[Instruction]:
Retype every record exactly. Leave the pictures out.

[Extracted page text data]
□ □ □ □ □ □ □

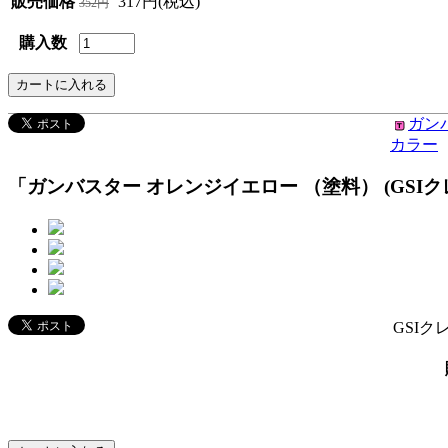
販売価格
317円(税込)
352円
購入数
ガン
カラー
「ガンバスター オレンジイエロー （塗料） (GSIクレ
GSI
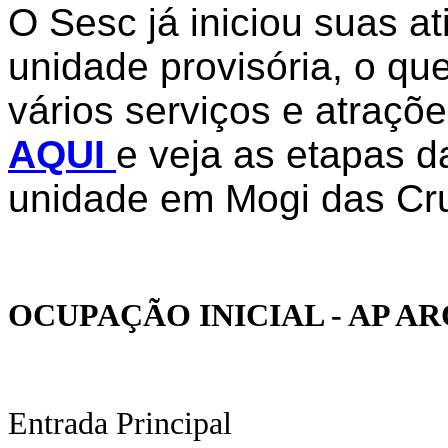
O Sesc já iniciou suas a
unidade provisória, o que
vários serviços e atraçõ
AQUI
e veja as etapas d
unidade em Mogi das Cr
OCUPAÇÃO INICIAL - AP A
Entrada Principal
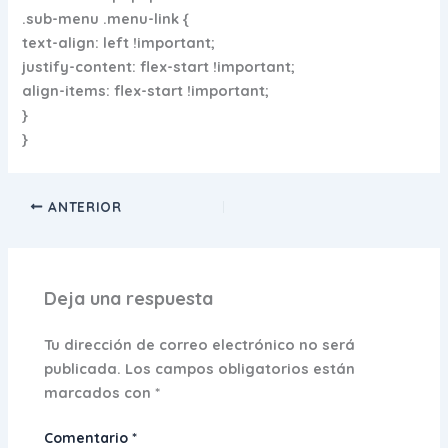
.sub-menu .menu-link {
text-align: left !important;
justify-content: flex-start !important;
align-items: flex-start !important;
}
}
ANTERIOR
Deja una respuesta
Tu dirección de correo electrónico no será
publicada.
Los campos obligatorios están
marcados con
*
Comentario
*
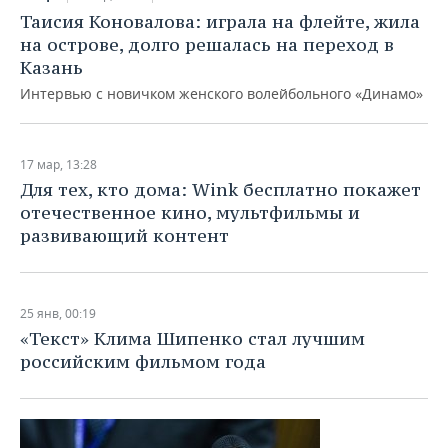
Таисия Коновалова: играла на флейте, жила
на острове, долго решалась на переход в
Казань
Интервью с новичком женского волейбольного «Динамо»
17 мар, 13:28
Для тех, кто дома: Wink бесплатно покажет
отечественное кино, мультфильмы и
развивающий контент
25 янв, 00:19
«Текст» Клима Шипенко стал лучшим
российским фильмом года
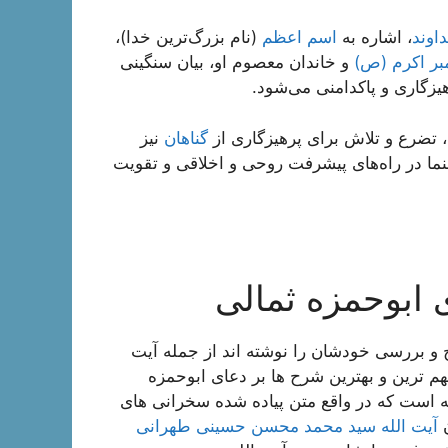
اوند
، اشاره به
اسم اعظم
(نام بزرگ‌ترین خدا)،
مبر اکرم (ص)
و خاندان معصوم او، بیان سنگینی
هیزگاری و پاکدامنی می‌شود.
ه، تضرع و تلاش برای پرهیزگاری از
گناهان
نیز
هنما در راه‌های پیشرفت روحی و اخلاقی و تقویت
 ابوحمزه ثمالی
ح و بررسی خودشان را نوشته اند از جمله آیت
هم ترین و بهترین شرح ها بر دعای ابوحمزه
 است که در واقع متن پیاده شده سخرانی های
ن
آیت الله سید محمد محسن حسینی طهرانی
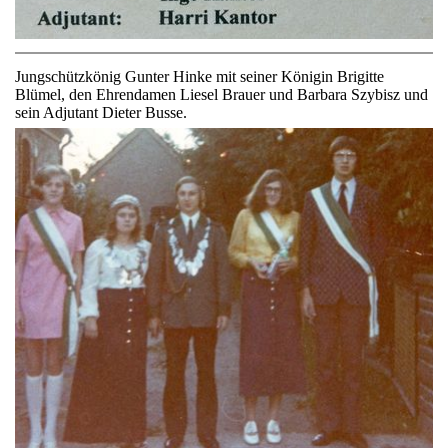
Jungschützkönig Gunter Hinke mit seiner Königin Brigitte
Blümel, den Ehrendamen Liesel Brauer und Barbara Szybisz und
sein Adjutant Dieter Busse.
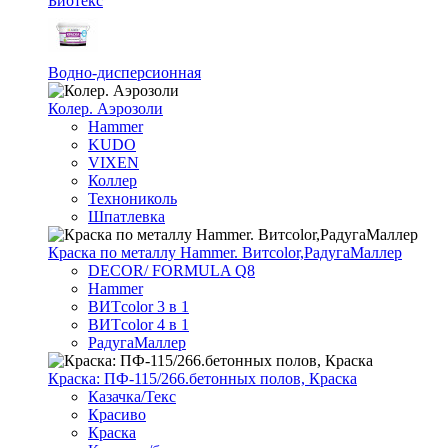
Биотекс
Водно-дисперсионная
Колер. Аэрозоли
Hammer
KUDO
VIXEN
Коллер
Технониколь
Шпатлевка
Краска по металлу Hammer. Витcolor,РадугаМаллер
DECOR/ FORMULA Q8
Hammer
ВИТcolor 3 в 1
ВИТcolor 4 в 1
РадугаМаллер
Краска: ПФ-115/266.бетонных полов, Краска
Казачка/Текс
Красиво
Краска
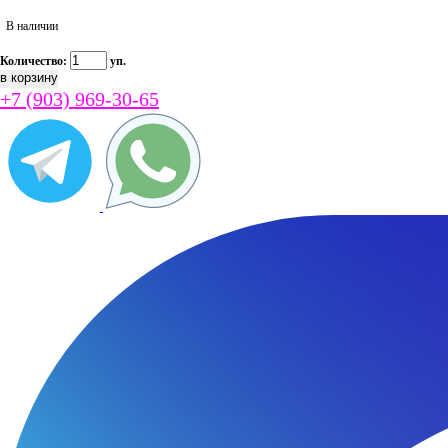
В наличии
Количество:
уп.
+7 (903) 969-30-65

□ □ □ □ □ □ □

[Output for this task]:
販売価格
317円(税込)
352円
購入数
ガン
カラー
「ガンバスター オレンジイエロー （塗料） (GSIクレ
GSI
O Sesc já iniciou suas a
unidade provisória, o que
vários serviços e atraçõ
AQUI
e veja as etapas d
unidade em Mogi das Cr
OCUPAÇÃO INICIAL - AP A
Entrada Principal
.sub-menu .menu-link {
text-align: left !important;
justify-content: flex-start !important;
align-items: flex-start !important;
}
}
ANTERIOR
Deja una respuesta
Tu dirección de correo electrónico no será
publicada.
Los campos obligatorios están
marcados con
*
Comentario
*
Таисия Коновалова: играла на флейте, жила
на острове, долго решалась на переход в
Казань
Интервью с новичком женского волейбольного «Динамо»
17 мар, 13:28
Для тех, кто дома: Wink бесплатно покажет
отечественное кино, мультфильмы и
развивающий контент
25 янв, 00:19
«Текст» Клима Шипенко стал лучшим
российским фильмом года
اوند
، اشاره به
اسم اعظم
(نام بزرگ‌ترین خدا)،
مبر اکرم (ص)
و خاندان معصوم او، بیان سنگینی
هیزگاری و پاکدامنی می‌شود.
ه، تضرع و تلاش برای پرهیزگاری از
گناهان
نیز
هنما در راه‌های پیشرفت روحی و اخلاقی و تقویت
 ابوحمزه ثمالی
ح و بررسی خودشان را نوشته اند از جمله آیت
هم ترین و بهترین شرح ها بر دعای ابوحمزه
 است که در واقع متن پیاده شده سخرانی های
ن
آیت الله سید محمد محسن حسینی طهرانی
Jungschützkönig Gunter Hinke mit seiner Königin Brigitte
Blümel, den Ehrendamen Liesel Brauer und Barbara Szybisz und
sein Adjutant Dieter Busse.
Биотекс
Водно-дисперсионная
Колер. Аэрозоли
Hammer
KUDO
VIXEN
Коллер
Технониколь
Шпатлевка
Краска по металлу Hammer. Витcolor,РадугаМаллер
DECOR/ FORMULA Q8
Hammer
ВИТcolor 3 в 1
ВИТcolor 4 в 1
РадугаМаллер
Краска: ПФ-115/266.бетонных полов, Краска
Казачка/Текс
Красиво
Краска
В наличии
Количество:
уп.
+7 (903) 969-30-65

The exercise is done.